--- SELECTED TEXT ---
DecNef participants receive a small reward every time a target activation pattern in their brain is detected.
It aims to give participants control over some specific brain processes.
Essentially, fMRI data collected during exposure to a painful stimulus (which in some studies is a mild electric shock but in others a fear-stimulus like an assailant’s image) is parsed by a machine-learning algorithm to separate the specific pattern from the noise.
Participants are then tasked in separate sessions to self-modulate their own neural activity through trial and error to match their brain activity to a series of targets in real-time for a small cash reward. While participants think they’re simply playing a game, what they’re really doing is matching their real-time neural activity to the neural activity snapshot from the painful stimuli.
While research studies in the past decade have found this approach can noticeably reduce the fear associated with these memories (even in patients with PTSD), they’re not yet entirely sure why.
But the prevailing theories are that DecNef works similarly to either exposure-based therapy (the gold standard of PTSD treatment which works by lessening fear over time through exposure) or by counter-conditioning (which replaces the fear of a stimulus with a more positive reaction, like anticipating a reward.)
Cortese notes though that this doesn’t necessarily mean the memory itself will be deleted — a la Eternal Sunshine — but will rather be rendered painless.
“One of the main goals is to reduce the impact of traumatic memories, or of phobic items,” says Cortese. “By repeatedly pairing the neural occurrence of the memory or the object with a small reward, the brain can unlearn the fear.”
Cortese says that there are a number of ways this memory modulation technique could be useful, including even helping train attention, increase memory function or reduce physical pain. But right now, the research is focused in on treatment-resistant forms of PTSD.
Right now, exposure-based therapy for PTSD — in which patients are exposed virtually or in real life to a fear-causing stimulus — is the primary treatment for this disorder, but it can be a grueling process to undergo and isn’t necessarily effective in all patients.
Using DecNef instead could potentially open a door to modifying these memories without needing to re-expose the patients to the source of their trauma. Proof-of-concept trials today for DecNef typically collect the neural response to a stimulus in the lab but research has also shown that it may be possible to use a surrogate set of neural signals to do this instead, meaning patients could one day skip the re-exposure altogether.
--- THE DATA ---
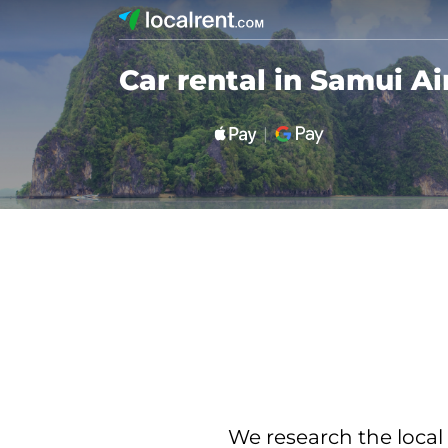
Car rental in Samui Ai
We research the local 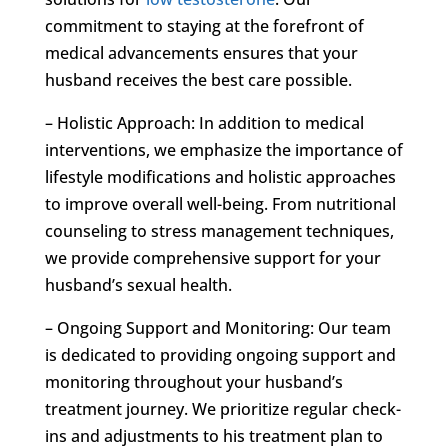
commitment to staying at the forefront of
medical advancements ensures that your
husband receives the best care possible.
– Holistic Approach: In addition to medical
interventions, we emphasize the importance of
lifestyle modifications and holistic approaches
to improve overall well-being. From nutritional
counseling to stress management techniques,
we provide comprehensive support for your
husband’s sexual health.
– Ongoing Support and Monitoring: Our team
is dedicated to providing ongoing support and
monitoring throughout your husband’s
treatment journey. We prioritize regular check-
ins and adjustments to his treatment plan to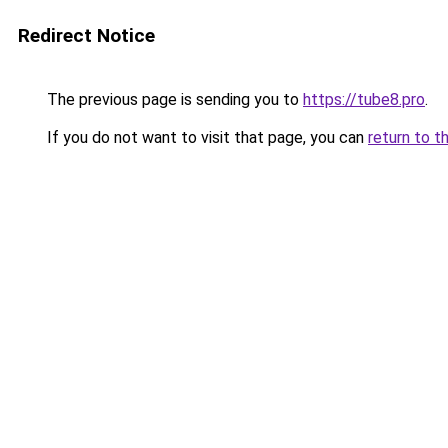
Redirect Notice
The previous page is sending you to
https://tube8.pro
.
If you do not want to visit that page, you can
return to t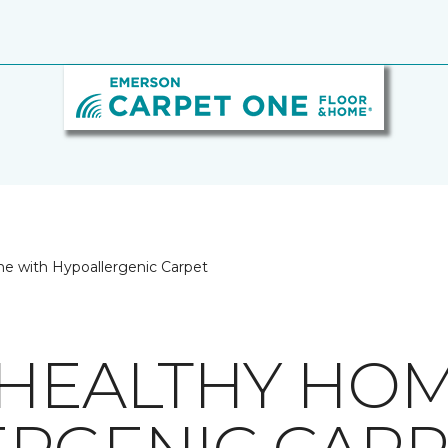
e with Hypoallergenic Carpet
 HEALTHY HO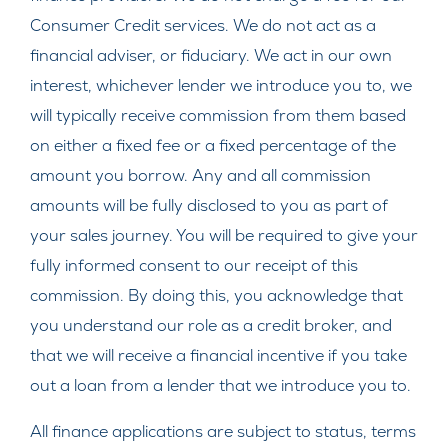
Consumer Credit services. We do not act as a
financial adviser, or fiduciary. We act in our own
interest, whichever lender we introduce you to, we
will typically receive commission from them based
on either a fixed fee or a fixed percentage of the
amount you borrow. Any and all commission
amounts will be fully disclosed to you as part of
your sales journey. You will be required to give your
fully informed consent to our receipt of this
commission. By doing this, you acknowledge that
you understand our role as a credit broker, and
that we will receive a financial incentive if you take
out a loan from a lender that we introduce you to.
All finance applications are subject to status, terms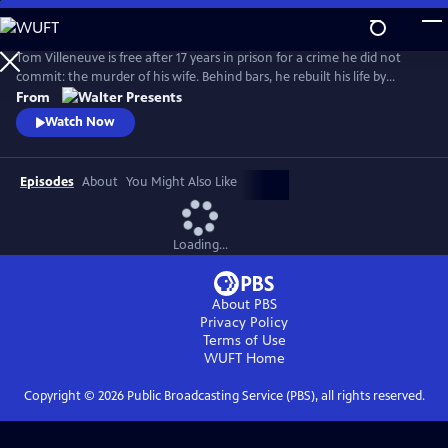
Skip
to
Main
Tom Villeneuve is free after 17 years in prison for a crime he did not
Content
commit: the murder of his wife. Behind bars, he rebuilt his life by
studying law and qualifying as a solicitor. From Walter Presents, in
From
French with English subtitles.
Watch Now
Episodes
About
You Might Also Like
Loading...
About PBS
Privacy Policy
Terms of Use
WUFT
Home
Copyright ©
2026
Public Broadcasting Service (PBS), all rights reserved.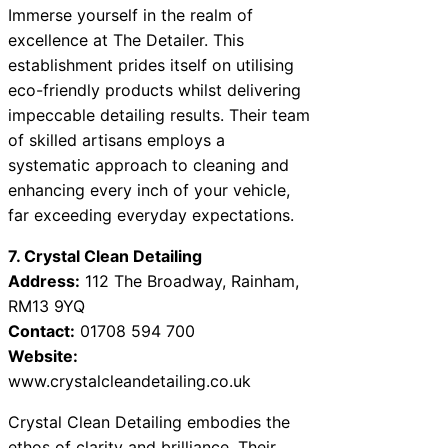
Immerse yourself in the realm of
excellence at The Detailer. This
establishment prides itself on utilising
eco-friendly products whilst delivering
impeccable detailing results. Their team
of skilled artisans employs a
systematic approach to cleaning and
enhancing every inch of your vehicle,
far exceeding everyday expectations.
7. Crystal Clean Detailing
Address:
112 The Broadway, Rainham,
RM13 9YQ
Contact:
01708 594 700
Website:
www.crystalcleandetailing.co.uk
Crystal Clean Detailing embodies the
ethos of clarity and brilliance. Their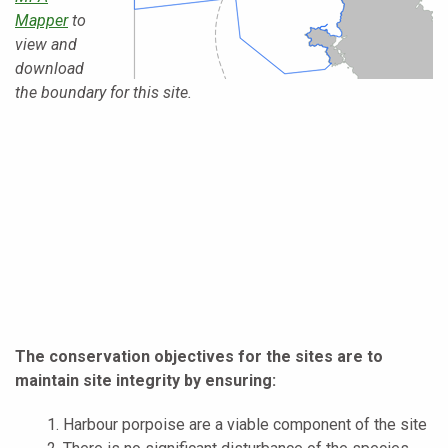
Mapper
to
view and
download
the boundary for this site.
The conservation objectives for the sites are to
maintain site integrity by ensuring:
Harbour porpoise are a viable component of the site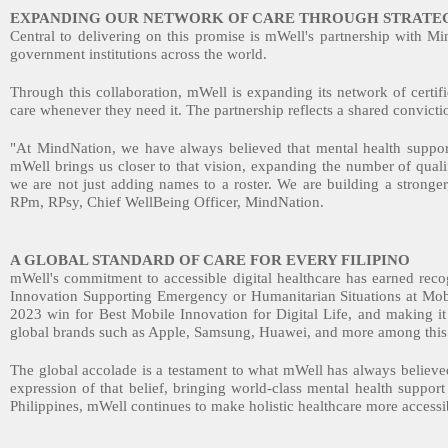
EXPANDING OUR NETWORK OF CARE THROUGH STRATEG
Central to delivering on this promise is mWell's partnership with M
government institutions across the world.
Through this collaboration, mWell is expanding its network of certifie
care whenever they need it. The partnership reflects a shared convictio
"At MindNation, we have always believed that mental health support
mWell brings us closer to that vision, expanding the number of quali
we are not just adding names to a roster. We are building a stronger
RPm, RPsy, Chief WellBeing Officer, MindNation.
A GLOBAL STANDARD OF CARE FOR EVERY FILIPINO
mWell's commitment to accessible digital healthcare has earned re
Innovation Supporting Emergency or Humanitarian Situations at Mo
2023 win for Best Mobile Innovation for Digital Life, and making it t
global brands such as Apple, Samsung, Huawei, and more among thi
The global accolade is a testament to what mWell has always believed:
expression of that belief, bringing world-class mental health suppor
Philippines, mWell continues to make holistic healthcare more accessi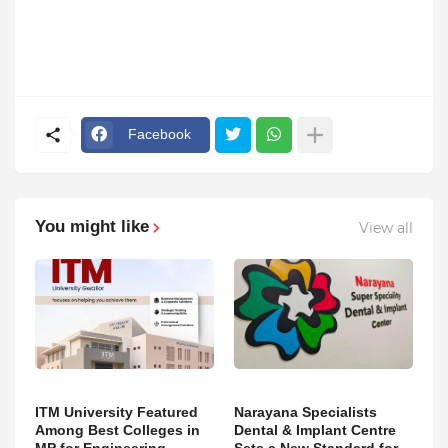
Facebook
You might like
View all
ITM University Featured
Narayana Specialists
Among Best Colleges in
Dental & Implant Centre
MP for Engineering,
Sets a New Standard for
---
REQUIREMENT A » From the text on DecNef, list the possible uses that Cortese says the memory modulation technique could have besides reducing fear.
REQUIREMENT B » In the text on DecNef, what is named as the gold standard of PTSD treatment?

TASK RESPONSE A »
- Helping train attention
- Increasing memory function
- Reducing physical pain

TASK RESPONSE B » Exposure-based therapy.